To get there, procurement teams must re-engage with suppliers, reset expectations, and focus on building long-term partnerships that are based on trust, collaboration, and mutual success.

  1. Agility

In today’s fast-paced business environment, where disruptions can occur to either supply or demand at any given moment, agility is key. Procurement teams must be able to adapt quickly to changing market conditions, fluctuating customer demands, and the now omnipresent supply chain disruptions. This means having the flexibility to adjust procurement and inventory management strategies on the fly, leveraging data and insights to make informed decisions and meet changing demands while taking advantage of improvement opportunities.

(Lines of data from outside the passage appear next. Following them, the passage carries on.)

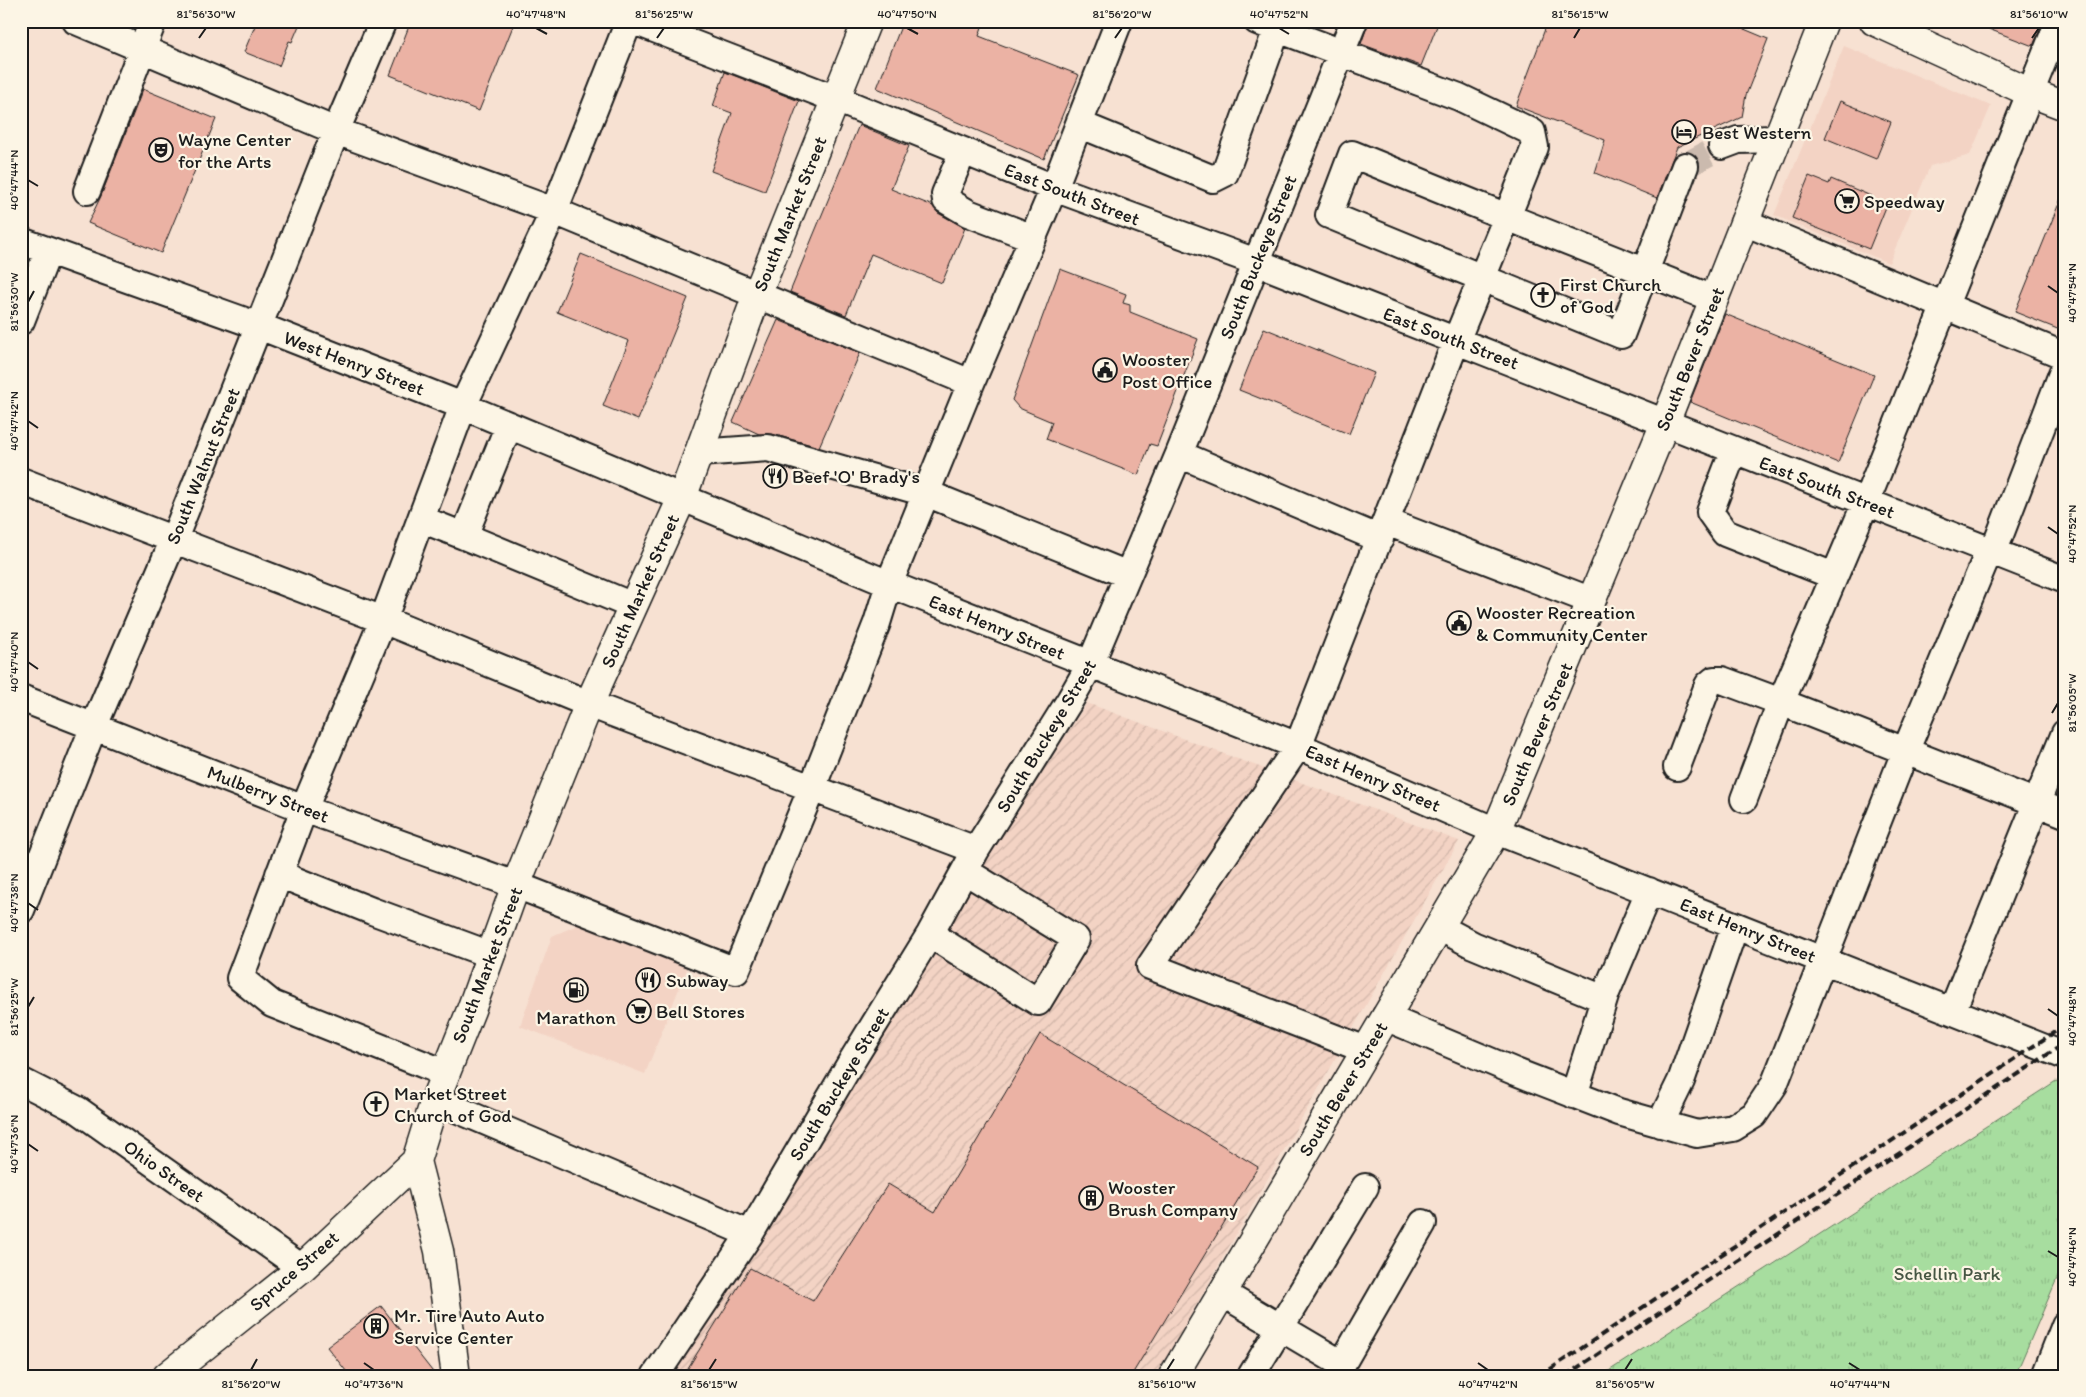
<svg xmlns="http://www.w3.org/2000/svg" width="2086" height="1397" viewBox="0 0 2086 1397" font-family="Itim,sans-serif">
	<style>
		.built { fill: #f3d3c4 }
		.industrial { fill: url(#industrial-furrows) }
		.park { fill: url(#park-tufts); stroke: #627c5e }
		.building { fill: #ebb2a4; stroke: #1c1c1c }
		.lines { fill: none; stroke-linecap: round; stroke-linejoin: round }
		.minor-tunnel { stroke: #cbbaae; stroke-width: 26; stroke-dasharray: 26 13; stroke-linecap: butt }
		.minor-casing { stroke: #1c1c1c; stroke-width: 30 }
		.major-casing { stroke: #1c1c1c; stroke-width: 31 }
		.minor { stroke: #fcf5e5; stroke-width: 26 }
		.major { stroke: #fcf5e5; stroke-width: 28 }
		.rail { stroke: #1c1c1c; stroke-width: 4; stroke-dasharray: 8 4; stroke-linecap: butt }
		.ticks { fill: none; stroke: #1c1c1c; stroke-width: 2 }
		.labels { text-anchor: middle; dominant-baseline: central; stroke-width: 4.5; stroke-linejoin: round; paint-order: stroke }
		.poi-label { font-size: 19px; fill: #1c1c1c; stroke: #fcf5e5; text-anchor: start }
		.street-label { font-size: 19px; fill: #1c1c1c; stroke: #fcf5e5 }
		.park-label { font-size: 19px; fill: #465643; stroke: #fcf5e5 }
		.neatline { fill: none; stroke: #1c1c1c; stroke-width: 2 }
		.ticks-label { font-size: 12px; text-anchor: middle; fill: #1c1c1c }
	</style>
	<defs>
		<pattern id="industrial-furrows" width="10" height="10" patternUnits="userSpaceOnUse" patternTransform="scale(1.25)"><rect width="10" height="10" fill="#f3d3c4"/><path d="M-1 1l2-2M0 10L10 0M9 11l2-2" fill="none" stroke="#d0b5a8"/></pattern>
		<pattern id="park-tufts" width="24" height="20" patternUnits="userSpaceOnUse" patternTransform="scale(1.25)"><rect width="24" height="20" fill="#a7dd9f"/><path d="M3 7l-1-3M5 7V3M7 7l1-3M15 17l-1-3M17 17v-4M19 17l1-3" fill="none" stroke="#8fbd88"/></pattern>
	</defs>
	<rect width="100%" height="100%" fill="#f7e1d2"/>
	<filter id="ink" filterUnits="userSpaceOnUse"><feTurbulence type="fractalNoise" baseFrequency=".02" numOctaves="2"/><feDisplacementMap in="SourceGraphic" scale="10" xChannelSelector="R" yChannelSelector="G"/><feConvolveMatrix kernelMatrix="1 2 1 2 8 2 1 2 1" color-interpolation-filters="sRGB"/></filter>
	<g filter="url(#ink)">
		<path class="built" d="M 1844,46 L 1991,106 L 1970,155 L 1930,166 L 1889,263 L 1774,215 Z
			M 580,924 L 688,966 L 645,1074 L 520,1026 L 552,936 Z"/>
		<path class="industrial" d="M 1087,703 L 1459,841 L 1156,1376 L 651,1376 Z"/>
		<path class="park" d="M 2056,1081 L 2065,1086 L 2065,1260 L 2015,1376 L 1601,1376 Z"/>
		<path class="building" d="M 257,21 L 301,21 L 292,42 L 289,41 L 279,66 L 244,52 Z
			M 411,21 L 515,21 L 479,111 L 390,75 Z
			M 903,21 L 984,21 L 979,36 L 1079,75 L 1044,159 L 877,88 Z
			M 1369,21 L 1439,21 L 1421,66 L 1361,44 Z
			M 1548,21 L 1725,21 L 1768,39 L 1746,95 L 1742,117 L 1677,147 L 1657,198 L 1595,173 L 1605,140 L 1516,106 Z
			M 1973,21 L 2043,21 L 2033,46 L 1973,23 Z
			M 725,72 L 799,101 L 765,191 L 711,171 L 732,113 L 713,106 Z
			M 143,89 L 216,119 L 161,253 L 88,223 L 101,196 Z
			M 1840,101 L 1891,122 L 1876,159 L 1825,138 Z
			M 859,125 L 909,146 L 891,189 L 933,206 L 938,213 L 965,228 L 942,283 L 871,254 L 846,315 L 790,292 Z
			M 1809,176 L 1829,184 L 1831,179 L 1871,196 L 1870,200 L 1886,207 L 1869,249 L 1792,218 Z
			M 2064,191 L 2065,191 L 2065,332 L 2015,312 Z
			M 581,254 L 688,298 L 638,420 L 603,406 L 629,341 L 557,312 Z
			M 1060,269 L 1126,294 L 1123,303 L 1130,305 L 1130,312 L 1198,339 L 1157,446 L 1150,444 L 1138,475 L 1046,439 L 1052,422 L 1019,408 L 1012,400 Z
			M 1725,314 L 1874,375 L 1838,463 L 1690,402 Z
			M 778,320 L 860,353 L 819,447 L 772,434 L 759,434 L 733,422 Z
			M 1264,328 L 1374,373 L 1349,434 L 1239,390 Z
			M 1040,1034 L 1258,1167 L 1131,1376 L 683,1376 L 750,1268 L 813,1301 L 888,1184 L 935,1212 Z
			M 381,1306 L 436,1376 L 350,1376 L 327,1347 Z"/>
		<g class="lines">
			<path class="minor-tunnel" d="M 1685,166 L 1722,146"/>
			<g class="minor-casing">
				<path id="minor" d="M 76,21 L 336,131 L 554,211 L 971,383
					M 634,21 L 836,99 L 1054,188 L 1256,262 L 2065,580
					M 1257,21 L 1459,97 L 1532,132 L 1535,147 L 1507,217 L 1352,154 L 1329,215 L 1621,335 L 1685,166
					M 2059,21 L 1866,502 L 1781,702 L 2065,814
					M 1079,124 L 1213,179 L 1225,173 L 1277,29
					M 1722,146 L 1738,140 L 1777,139
					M 963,151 L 945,194 L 946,200 L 968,213 L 1033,238
					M 87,191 L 153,21
					M 1744,222 L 2065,356
					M 21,241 L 259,326 L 463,406 L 889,584 L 1298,746 L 1496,831 L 2065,1056
					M 21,321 L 48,252
					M 1734,450 L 1710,512 L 1725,533 L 1834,576
					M 699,453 L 768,448 L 926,493 L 1128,575
					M 1179,454 L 1380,539
					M 21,481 L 383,620 L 589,704 L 976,850
					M 421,519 L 464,536 L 509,425
					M 1387,522 L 1592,601
					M 464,536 L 633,606
					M 1993,553 L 2065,366
					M 21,698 L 304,809 L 516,885 L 736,971 L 812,788 L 877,623 L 889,584 L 971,383 L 1054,188 L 1119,21
					M 1677,767 L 1708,685 L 1714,680 L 1722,680 L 1781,702 L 1744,799
					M 302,807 L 304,809 L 383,620 L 463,406 L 554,211 L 629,21
					M 304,809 L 240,978 L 272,1004 L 445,1073
					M 279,874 L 372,911 L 491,955
					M 21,910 L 94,726 L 174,539 L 336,131 L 383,21
					M 1439,927 L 1473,945 L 1604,999
					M 930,934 L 1038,1002 L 1076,939 L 965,871
					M 1952,1011 L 2065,733
					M 1385,1017 L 1516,1072 L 1619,1112 L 1697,1134 L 1733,1128 L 1754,1115 L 1774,1085 L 1905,752 L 1989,551
					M 1366,1050 L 1150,966 L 1298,746 L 1456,341 L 1507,217 L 1714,299
					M 21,1081 L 78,1110 L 302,1268
					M 1574,1095 L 1606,993 L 1649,891
					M 435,1100 L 750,1234
					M 1660,1124 L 1681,1081 L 1735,926
					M 1222,1293 L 1342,1364 L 1423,1223
					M 655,1376 L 750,1234 L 853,1059 L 930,934 L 976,850 L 1070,700 L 1090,665 L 1179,454 L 1354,21
					M 1251,1376 L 1365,1187
					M 2045,1376 L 2065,1325"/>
			</g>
			<g class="major-casing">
				<path id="major" d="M 1874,21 L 2031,93 L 2065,106
					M 416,1161 L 439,1251 L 456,1376
					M 167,1376 L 302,1268 L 416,1161 L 435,1100 L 471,1010 L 516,885 L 589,704 L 682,498 L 757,295 L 867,21
					M 1173,1376 L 1496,831 L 1665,423 L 1824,21"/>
			</g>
			<use href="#minor" class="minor"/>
			<use href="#major" class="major"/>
			<path class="rail" d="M 1540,1376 L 2065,1025
				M 1565,1376 L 2065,1043"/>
		</g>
	</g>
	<path class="ticks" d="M 536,28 L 547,34M 907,28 L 918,34M 1279,28 L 1289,34M 199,38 L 206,28M 657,38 L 664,28M 1115,38 L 1122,28M 1574,38 L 1580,28M 2032,38 L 2039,28M 28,180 L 38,186M 2048,286 L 2058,293M 28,302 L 34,291M 28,421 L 38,428M 2048,527 L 2058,534M 28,662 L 38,669M 2052,713 L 2058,703M 28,903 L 38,910M 28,1007 L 34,997M 2048,1009 L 2058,1016M 28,1144 L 38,1151M 2048,1251 L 2058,1257M 364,1363 L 374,1370M 1478,1363 L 1488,1370M 1849,1363 L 1860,1370M 251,1370 L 257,1359M 709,1370 L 716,1359M 1167,1370 L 1174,1359M 1625,1370 L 1632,1359"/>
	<defs>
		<g id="hotel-ring" transform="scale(1.25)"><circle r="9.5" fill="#fcf5e5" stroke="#1c1c1c" stroke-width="1.5"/><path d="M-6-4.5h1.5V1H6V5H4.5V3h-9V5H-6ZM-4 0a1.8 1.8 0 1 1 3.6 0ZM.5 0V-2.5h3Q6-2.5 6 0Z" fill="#1c1c1c"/></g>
		<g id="theatre-ring" transform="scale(1.25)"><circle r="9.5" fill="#fcf5e5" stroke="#1c1c1c" stroke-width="1.5"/><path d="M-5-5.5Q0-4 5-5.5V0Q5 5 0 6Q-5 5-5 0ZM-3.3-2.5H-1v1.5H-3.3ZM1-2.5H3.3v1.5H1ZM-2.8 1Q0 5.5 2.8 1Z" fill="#1c1c1c"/></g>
		<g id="supermarket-ring" transform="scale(1.25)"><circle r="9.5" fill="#fcf5e5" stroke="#1c1c1c" stroke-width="1.5"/><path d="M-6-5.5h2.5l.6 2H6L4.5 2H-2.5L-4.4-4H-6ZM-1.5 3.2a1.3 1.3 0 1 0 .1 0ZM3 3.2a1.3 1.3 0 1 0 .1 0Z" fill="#1c1c1c"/></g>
		<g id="church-ring" transform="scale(1.25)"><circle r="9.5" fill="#fcf5e5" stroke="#1c1c1c" stroke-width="1.5"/><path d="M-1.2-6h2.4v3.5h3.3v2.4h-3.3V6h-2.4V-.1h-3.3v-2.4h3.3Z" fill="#1c1c1c"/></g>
		<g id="civic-ring" transform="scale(1.25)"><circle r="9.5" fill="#fcf5e5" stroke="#1c1c1c" stroke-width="1.5"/><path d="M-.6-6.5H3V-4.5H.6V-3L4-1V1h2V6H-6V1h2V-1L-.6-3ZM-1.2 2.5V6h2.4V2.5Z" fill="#1c1c1c"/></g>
		<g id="restaurant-ring" transform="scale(1.25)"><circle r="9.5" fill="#fcf5e5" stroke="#1c1c1c" stroke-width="1.5"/><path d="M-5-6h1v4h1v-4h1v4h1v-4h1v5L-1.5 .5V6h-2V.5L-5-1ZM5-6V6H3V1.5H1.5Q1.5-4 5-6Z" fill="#1c1c1c"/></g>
		<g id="fuel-ring" transform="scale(1.25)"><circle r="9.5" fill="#fcf5e5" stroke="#1c1c1c" stroke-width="1.5"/><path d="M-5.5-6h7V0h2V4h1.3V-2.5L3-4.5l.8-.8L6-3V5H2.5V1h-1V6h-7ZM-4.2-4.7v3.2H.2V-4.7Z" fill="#1c1c1c"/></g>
		<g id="building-ring" transform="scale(1.25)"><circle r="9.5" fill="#fcf5e5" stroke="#1c1c1c" stroke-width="1.5"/><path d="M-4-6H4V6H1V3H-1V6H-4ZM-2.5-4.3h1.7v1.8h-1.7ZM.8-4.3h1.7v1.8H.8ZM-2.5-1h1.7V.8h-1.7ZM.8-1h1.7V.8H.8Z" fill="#1c1c1c"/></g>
	</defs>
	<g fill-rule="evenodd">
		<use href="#hotel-ring" x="1684" y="132"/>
		<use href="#theatre-ring" x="161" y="150"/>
		<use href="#supermarket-ring" x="1847" y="201"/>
		<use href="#church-ring" x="1543" y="295"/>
		<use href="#civic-ring" x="1105" y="370"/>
		<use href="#restaurant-ring" x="775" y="476"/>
		<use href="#civic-ring" x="1459" y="623"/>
		<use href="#restaurant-ring" x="648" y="980"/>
		<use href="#fuel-ring" x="576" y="990"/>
		<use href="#supermarket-ring" x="639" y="1011"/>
		<use href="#church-ring" x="376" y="1104"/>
		<use href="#building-ring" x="1091" y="1198"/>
		<use href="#building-ring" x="376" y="1326"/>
	</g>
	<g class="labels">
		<g class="poi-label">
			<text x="1702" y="132">Best Western</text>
			<text x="178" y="139">Wayne Center<tspan x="178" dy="22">for the Arts</tspan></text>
			<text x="1864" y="201">Speedway</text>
			<text x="1560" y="284">First Church<tspan x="1560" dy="22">of God</tspan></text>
			<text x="1122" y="359">Wooster<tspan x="1122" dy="22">Post Office</tspan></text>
			<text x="792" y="476">Beef 'O' Brady's</text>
			<text x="1476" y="612">Wooster Recreation<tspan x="1476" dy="22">&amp; Community Center</tspan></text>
			<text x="666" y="980">Subway</text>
			<text x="656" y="1011">Bell Stores</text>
			<text x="576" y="1017" text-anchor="middle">Marathon</text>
			<text x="394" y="1093">Market Street<tspan x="394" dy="22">Church of God</tspan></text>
			<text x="1108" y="1187">Wooster<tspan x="1108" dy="22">Brush Company</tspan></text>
			<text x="394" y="1315">Mr. Tire Auto Auto<tspan x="394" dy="22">Service Center</tspan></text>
		</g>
		<g class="street-label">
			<text transform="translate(1072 194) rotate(21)">East South Street</text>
			<text transform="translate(790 214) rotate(-68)">South Market Street</text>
			<text transform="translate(1258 257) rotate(-68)">South Buckeye Street</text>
			<text transform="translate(1451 338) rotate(21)">East South Street</text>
			<text transform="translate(1690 359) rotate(-68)">South Bever Street</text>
			<text transform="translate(354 363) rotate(21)">West Henry Street</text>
			<text transform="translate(203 466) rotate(-68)">South Walnut Street</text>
			<text transform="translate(1827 487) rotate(21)">East South Street</text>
			<text transform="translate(640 591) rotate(-66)">South Market Street</text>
			<text transform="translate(997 627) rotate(22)">East Henry Street</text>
			<text transform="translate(1537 734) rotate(-67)">South Bever Street</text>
			<text transform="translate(1046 736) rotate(-59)">South Buckeye Street</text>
			<text transform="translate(1373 778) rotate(23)">East Henry Street</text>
			<text transform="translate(268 794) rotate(21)">Mulberry Street</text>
			<text transform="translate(1748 930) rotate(22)">East Henry Street</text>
			<text transform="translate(487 965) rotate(-69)">South Market Street</text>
			<text transform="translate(839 1084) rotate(-59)">South Buckeye Street</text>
			<text transform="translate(1343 1089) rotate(-59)">South Bever Street</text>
			<text transform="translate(164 1171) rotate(35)">Ohio Street</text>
			<text transform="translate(294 1271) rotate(-41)">Spruce Street</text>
		</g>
		<g class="park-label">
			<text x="1947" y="1273">Schellin Park</text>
		</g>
	</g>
	<rect width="2086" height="1397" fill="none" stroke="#fcf5e5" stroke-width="55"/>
	<rect x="28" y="28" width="2030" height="1342" class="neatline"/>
	<g class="ticks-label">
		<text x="206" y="18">81°56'30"W</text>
		<text x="536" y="18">40°47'48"N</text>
		<text x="664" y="18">81°56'25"W</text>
		<text x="907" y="18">40°47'50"N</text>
		<text x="1122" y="18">81°56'20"W</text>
		<text x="1279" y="18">40°47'52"N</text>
		<text x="1580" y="18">81°56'15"W</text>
		<text x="2039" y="18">81°56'10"W</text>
		<text transform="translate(14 180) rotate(-90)" y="4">40°47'44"N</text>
		<text transform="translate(2072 293) rotate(-90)" y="4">40°47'54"N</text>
		<text transform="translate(14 302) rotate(-90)" y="4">81°56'30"W</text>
		<text transform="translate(14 421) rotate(-90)" y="4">40°47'42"N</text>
		<text transform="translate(2072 534) rotate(-90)" y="4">40°47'52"N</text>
		<text transform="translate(14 662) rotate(-90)" y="4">40°47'40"N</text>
		<text transform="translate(2072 703) rotate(-90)" y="4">81°56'05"W</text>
		<text transform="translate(14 903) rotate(-90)" y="4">40°47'38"N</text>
		<text transform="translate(14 1007) rotate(-90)" y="4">81°56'25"W</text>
		<text transform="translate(2072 1016) rotate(-90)" y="4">40°47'48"N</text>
		<text transform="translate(14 1144) rotate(-90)" y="4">40°47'36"N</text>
		<text transform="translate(2072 1257) rotate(-90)" y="4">40°47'46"N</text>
		<text x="251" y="1388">81°56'20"W</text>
		<text x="374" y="1388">40°47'36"N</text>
		<text x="709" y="1388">81°56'15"W</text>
		<text x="1167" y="1388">81°56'10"W</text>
		<text x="1488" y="1388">40°47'42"N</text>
		<text x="1625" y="1388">81°56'05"W</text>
		<text x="1860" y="1388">40°47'44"N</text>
	</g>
</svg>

To gain an understanding of your agility and where there is room for improvement, try answering the following questions:

  • How fast can your supply chain react to changes in demand or supply?
  • How much change in demand or supply can be absorbed by the supply chain, and within what time period?
  • How quickly can you design, produce, and distribute a new product?

New product introductions, short lead times, varying volumes, and a geographically diverse supplier base can all bring added volatility and complexity when trying to build agility and must be strategically managed. For this reason, agility must be a corporate-wide objective, ensuring your executives and their actions are all in alignment.

  1. Risk

Finally, 2023 saw a magnitude of risks from geopolitical conflicts to rising raw material & energy costs to fluctuations in global demand. With such supply chain risks on the rise, procurement teams must proactively identify and mitigate them. This means developing a risk management strategy that focuses on identifying potential threats, assessing the probability of events, analysing the potential impact, and setting a formal action plan to reduce time-to-action and minimise disruption.

However, supply chain risk management is a highly complex process that faces significant challenges, mainly:

  • Gaining supply chain transparency is difficult due to the complexity of modern supply chains and the hundreds or thousands of suppliers involved.
  • The scope and scale of risk require a vast amount of resources to tackle while analysing the likelihood and severity of risks can be extremely difficult, if not impossible, to ascertain, thereby impeding your ability to quantify, address and appropriately mitigate. For example, how many employees fail to follow cybersecurity best practices and how often, creating a vulnerability point for cyber-attacks? Can you see into the Nth layer of your supply base to identify concentration risks?
  • Proprietary information (such as product formulations and raw material suppliers) often restricts progress, limiting visibility into your Tier 2+ suppliers.

Again, there are technological solutions that can help with these challenges, allowing you to monitor your movement of goods in real-time, helping you map your multi-tier supply chain, monitoring areas of risk, setting risk tolerances, and providing warnings if they come within reach, and even prescribing action plans, with push notifications sent to your inbox.

By digitalising the process and minimising the time required for suppliers, you may also have more luck in gaining their cooperation in your risk management efforts.

 

Final Word

For the unforeseeable future, supply chain leaders will continue to battle disruption. However, by focusing on these five areas, all of which support and enable one another, leaders can ensure progress on all fronts and safeguard profits, brand reputation, and long-term viability and growth.